───── EXCERPT

Bulletproof Hosting Provider Powering Global Malware Campaigns
Security researchers may have discovered a reliable hosting company run by Qwins Ltd. that supports a broad range of international malware operations in a recent analysis resulting from standard follow-up on Lumma infostealer infections.
Lumma, consistently ranking among the top five malware families according to platforms like abuse.ch and ANY.RUN, provided an abundant source of samples for analysis.
By querying the abuse.ch API for samples from July 15-22, researchers retrieved 100 recent hashes, which were then scrutinized using VirusTotal’s API to extract 292 communicating IP addresses.
Uncovering Malicious Infrastructure
To focus on actionable leads, IPs hidden behind content delivery networks such as Cloudflare and Akamai were filtered out, leaving 10 unique IPs across distinct autonomous system numbers (ASNs).
Among these, IP 141.98.6.34 within AS213702, owned by Qwins Ltd, emerged as a focal point due to its associations with infostealers, trojans, and impersonation sites.
Qwins Ltd, a Russian-operated entity offering low-cost VPS and dedicated servers starting at $2 per month, deploys infrastructure in locations including Russia, Germany, Finland, Netherlands, and Estonia, with services accessible via a Telegram bot.
Incorporated in the UK on November 11, 2024, under the initial direction of Kristina Konstantinova until April 2025, the company underwent a name change to Quality IT Network Solutions Limited.
According to the researchers, its domain registration predates incorporation by a year, raising suspicions of premeditated operations.
Analysis of 141.98.6.34 revealed it hosted a phishing site impersonating Brex financial services in late June, alongside numerous malicious files including executables, ZIPs, and RARs linked to infostealers and trojans, suggesting use by multiple threat actors or a coordinated group.
Clustering and Malware Activity in AS213702
Hypothesizing AS213702 as a hub for threat actors, researchers leveraged Censys to identify approximately 2,300 hosts within the ASN.
Narrowing to attributes matching the initial IP such as ports 5554 and 3389, and shared self-signed certificates yielded a cluster of three IPs: 141.98.6.190, 141.98.6.130, and 141.98.6.34.

──────────
───── INFORMATION SUPPLIED

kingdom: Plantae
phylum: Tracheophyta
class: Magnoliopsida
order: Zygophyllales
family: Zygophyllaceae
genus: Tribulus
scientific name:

──────────

PROBLEMS TO SOLVE
1. In the article on the bulletproof hosting provider, which countries does Qwins Ltd deploy infrastructure in?
2. Resume the article on the bulletproof hosting provider after its last sentence.

RESULTS FOR EACH TASK
1. Russia, Germany, Finland, the Netherlands, and Estonia.

2.
These were tied to malware like Makop, GuLoader, and AgentTesla, active concurrently and exhibiting loader and infostealer behaviors.
Pivoting to hosted domains, sites impersonating the DBeaver SQL tool (dbeaver.it.com and dbeaver-pro.site) led to another IP, 141.98.6.81, associated with botnets including Mirai, Quackbot, and Condi.

A deeper 30-day analysis of AS213702’s networks uncovered pervasive malicious activity across subnets like 93.123.39.0/24 (dominated by DDoS and botnet C2 on port 666), 141.98.6.0/24 (infostealers like Amadey, Lumma, and Vidar), 95.164.53.0/24 (malware distribution via droppers), and 77.105.164.0/24 (C2 and data exfiltration).
Over 120 payloads spanned botnets (Mirai, Amadey), trojans (Zapchast), and cross-platform threats targeting Windows, Linux, ARM, and MIPS architectures, including cryptominers and remote access trojans like DarkGate.
Infection chains often initiated from document droppers on 95.164 networks, escalating to payloads on 93.123, with exfiltration to 77.105, indicating structured abuse.
While definitive classification as bulletproof hosting remains under investigation, the concentration of unmitigated malicious operations phishing, social engineering, and diverse malware signals a resilient provider tolerant of abuse.
Researchers plan further probes into interconnected threats, urging collaboration from those with prior insights to enhance global threat intelligence.